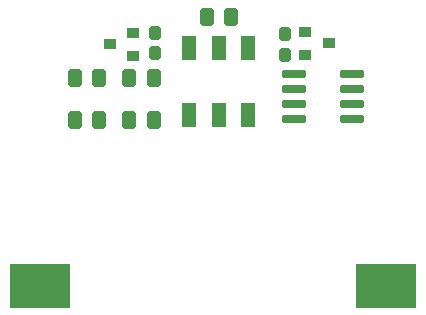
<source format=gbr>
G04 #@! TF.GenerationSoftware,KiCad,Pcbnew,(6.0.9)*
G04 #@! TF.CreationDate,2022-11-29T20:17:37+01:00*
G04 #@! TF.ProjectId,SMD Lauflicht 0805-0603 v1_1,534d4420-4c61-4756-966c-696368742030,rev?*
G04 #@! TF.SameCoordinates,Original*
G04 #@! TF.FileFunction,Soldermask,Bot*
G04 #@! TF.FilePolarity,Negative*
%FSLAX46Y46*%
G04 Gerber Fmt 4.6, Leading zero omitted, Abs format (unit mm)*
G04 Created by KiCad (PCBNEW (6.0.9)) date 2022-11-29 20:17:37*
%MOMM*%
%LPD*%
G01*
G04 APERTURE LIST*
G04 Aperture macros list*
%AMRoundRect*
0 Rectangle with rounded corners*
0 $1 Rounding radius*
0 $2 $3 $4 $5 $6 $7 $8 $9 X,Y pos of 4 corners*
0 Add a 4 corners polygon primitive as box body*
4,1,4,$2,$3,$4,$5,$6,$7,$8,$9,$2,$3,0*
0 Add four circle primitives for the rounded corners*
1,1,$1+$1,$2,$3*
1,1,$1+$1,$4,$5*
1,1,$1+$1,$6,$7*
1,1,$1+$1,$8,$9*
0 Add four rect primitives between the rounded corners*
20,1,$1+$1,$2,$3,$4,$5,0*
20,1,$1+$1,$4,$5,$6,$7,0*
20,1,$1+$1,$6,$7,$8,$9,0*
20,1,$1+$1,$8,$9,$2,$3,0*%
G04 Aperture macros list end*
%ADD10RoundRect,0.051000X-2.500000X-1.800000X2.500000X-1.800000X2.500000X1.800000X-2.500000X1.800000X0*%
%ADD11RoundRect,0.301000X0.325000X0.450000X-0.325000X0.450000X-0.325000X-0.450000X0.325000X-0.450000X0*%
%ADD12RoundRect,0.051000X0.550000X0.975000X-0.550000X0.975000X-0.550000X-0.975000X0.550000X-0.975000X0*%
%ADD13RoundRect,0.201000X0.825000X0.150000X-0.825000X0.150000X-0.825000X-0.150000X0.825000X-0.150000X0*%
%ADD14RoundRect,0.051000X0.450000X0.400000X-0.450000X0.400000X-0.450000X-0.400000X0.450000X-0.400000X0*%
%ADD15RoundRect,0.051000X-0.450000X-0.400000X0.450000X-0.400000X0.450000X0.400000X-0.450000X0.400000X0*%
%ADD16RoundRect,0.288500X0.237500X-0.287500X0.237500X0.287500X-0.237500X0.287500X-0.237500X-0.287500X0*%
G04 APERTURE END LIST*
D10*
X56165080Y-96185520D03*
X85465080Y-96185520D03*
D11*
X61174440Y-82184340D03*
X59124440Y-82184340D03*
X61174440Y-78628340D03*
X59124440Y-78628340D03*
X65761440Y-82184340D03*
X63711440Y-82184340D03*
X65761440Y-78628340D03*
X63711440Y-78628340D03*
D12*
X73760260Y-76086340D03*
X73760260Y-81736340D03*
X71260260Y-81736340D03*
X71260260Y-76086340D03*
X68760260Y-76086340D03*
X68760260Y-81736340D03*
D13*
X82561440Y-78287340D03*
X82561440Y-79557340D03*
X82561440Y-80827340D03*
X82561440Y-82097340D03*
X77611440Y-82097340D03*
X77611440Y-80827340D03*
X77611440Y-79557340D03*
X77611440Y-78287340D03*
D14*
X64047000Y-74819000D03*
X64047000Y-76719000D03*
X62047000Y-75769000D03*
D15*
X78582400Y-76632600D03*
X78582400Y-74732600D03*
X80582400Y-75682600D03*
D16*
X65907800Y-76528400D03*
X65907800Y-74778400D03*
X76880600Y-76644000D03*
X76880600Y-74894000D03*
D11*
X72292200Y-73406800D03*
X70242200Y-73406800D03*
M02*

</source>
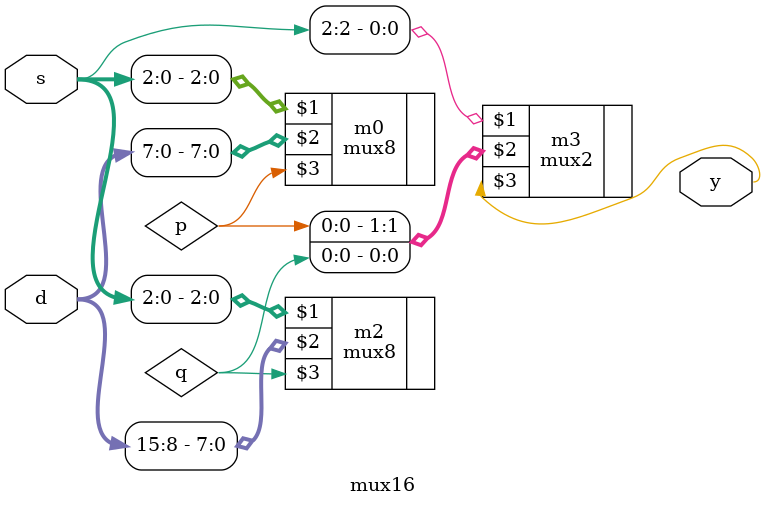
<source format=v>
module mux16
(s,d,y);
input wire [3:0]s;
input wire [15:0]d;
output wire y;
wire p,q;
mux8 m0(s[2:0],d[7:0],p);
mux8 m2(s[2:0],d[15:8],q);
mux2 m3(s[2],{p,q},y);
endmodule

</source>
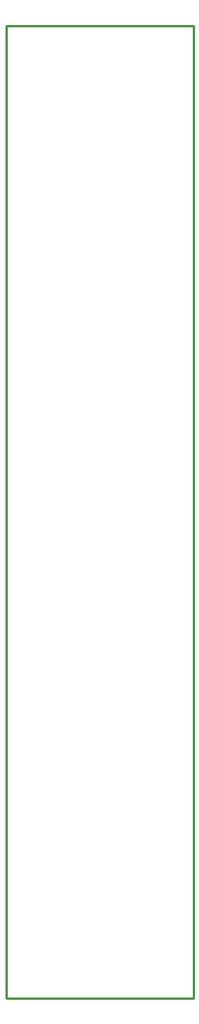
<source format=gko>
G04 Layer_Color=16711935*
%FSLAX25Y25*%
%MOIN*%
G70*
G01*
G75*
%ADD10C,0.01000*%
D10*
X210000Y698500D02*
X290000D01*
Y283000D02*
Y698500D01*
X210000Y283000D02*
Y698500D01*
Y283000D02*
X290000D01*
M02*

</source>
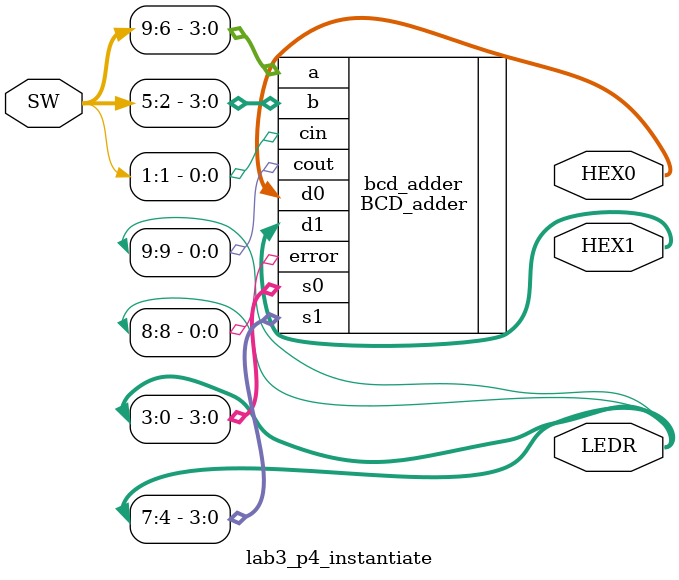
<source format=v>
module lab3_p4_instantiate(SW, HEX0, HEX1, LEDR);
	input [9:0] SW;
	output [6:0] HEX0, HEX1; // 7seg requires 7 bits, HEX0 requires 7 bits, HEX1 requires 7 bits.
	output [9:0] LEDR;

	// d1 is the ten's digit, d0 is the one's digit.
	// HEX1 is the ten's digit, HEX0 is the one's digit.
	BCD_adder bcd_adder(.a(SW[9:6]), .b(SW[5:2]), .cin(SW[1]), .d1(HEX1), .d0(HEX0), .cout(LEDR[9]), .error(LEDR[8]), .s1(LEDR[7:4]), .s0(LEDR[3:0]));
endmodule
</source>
======
→ **What the task requires**
Starting at the line with "X61174440Y-82184340D03*" and ending at the line with "X64047000Y-74819000D03*", print each line of the listing above exactly, with no other lines.

→ **Response to this task**
X61174440Y-82184340D03*
X59124440Y-82184340D03*
X61174440Y-78628340D03*
X59124440Y-78628340D03*
X65761440Y-82184340D03*
X63711440Y-82184340D03*
X65761440Y-78628340D03*
X63711440Y-78628340D03*
D12*
X73760260Y-76086340D03*
X73760260Y-81736340D03*
X71260260Y-81736340D03*
X71260260Y-76086340D03*
X68760260Y-76086340D03*
X68760260Y-81736340D03*
D13*
X82561440Y-78287340D03*
X82561440Y-79557340D03*
X82561440Y-80827340D03*
X82561440Y-82097340D03*
X77611440Y-82097340D03*
X77611440Y-80827340D03*
X77611440Y-79557340D03*
X77611440Y-78287340D03*
D14*
X64047000Y-74819000D03*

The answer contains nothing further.